Offensichtlich flüchtet aber die Mutter des Protagonisten, die ebenfalls durch ihren Ehemann Gewalt erfährt, in einer Nacht-und-Nebel-Aktion mit ihren Kindern vor dem gewalttätigen Ehemann und Vater.

Durch diese Aktion hilft sie ihrem Sohn aber nicht unbedingt, sondern fügt ihm einen weiteren enormen Verlust zu. Er muss seine geliebten Zinnsoldaten zurücklassen.

Nach dem Tod von Hansjörgs Mutter bleibt er im gemeinsamen Haus und isoliert sich immer weiter. Seine vielfachen Verlusterlebnisse dürften dazu führen, dass er nichts mehr loslassen kann und so sein Haus in ein „Mülllager“ (Messiehaus) verwandelt.
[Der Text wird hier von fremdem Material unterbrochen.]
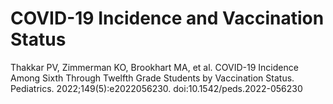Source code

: # COVID-19 Incidence and Vaccination Status
Thakkar PV, Zimmerman KO, Brookhart MA, et al. COVID-19 Incidence Among Sixth Through Twelfth Grade Students by Vaccination Status. Pediatrics. 2022;149(5):e2022056230. doi:10.1542/peds.2022-056230
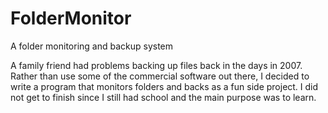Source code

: FolderMonitor
=============

A folder monitoring and backup system

A family friend had problems backing up files back in the days in 2007.
Rather than use some of the commercial software out there, I decided to write a program that monitors folders and backs as a fun side project.
I did not get to finish since I still had school and the main purpose was to learn.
Wie aber kann er verlorene Freunde festhalten? Durch Zufall und mit sehr viel Kreativität findet der Protagonist auch hier (s)eine Lösung, wie er nicht nur seine Freunde, sondern auch seine verlorenen Zinnsoldaten wieder in seinen Blickwinkel rücken kann.

Der beiden Kriminalbeamten sind eher nur „Randerscheinungen“ dieses sehr spannenden Thrillers. Obwohl es ihnen am Ende gelingt, das Puzzle zusammenzufügen, hat das eigentlich keine strafrechtliche Relevanz mehr.

Der Einband und der Klappentext bei diesem Buch laden zum Lesen ein. Der Text ist flüssig lesbar, die Handlung gut nachvollziehbar und auch durchaus real, passierten Kriminalfällen zuordenbar.

Was mich sehr nachdenklich gemacht hat, ist „das Wegsehen“ beim Protagonisten, sowohl bei seinen Erlebnissen in der Kindheit, als auch beim Chaos in seinem Garten, das nicht übersehbar war. Nachdenklich deshalb, weil wir auch in unserer Realität „eine Wegschau-Mentalität“ leben und Hilfsbedürftigkeit als „unerwünschtes Einmischen in eine fremde Privatsphäre“ deuten.

Ich habe mir nach dem Lesen dieses Buch vorgenommen, bei Problemen anderer nicht mehr wegzuschauen, sondern hinzusehen und zu handeln, wenn Hilfsbedürftigkeit so deutlich, wie bei Müll sammeln und horten „nonverbal“ ausgedrückt wird.

Ein großartiges und spannendes Buch, das viele Botschaften zwischen den Zeilen vermittelt.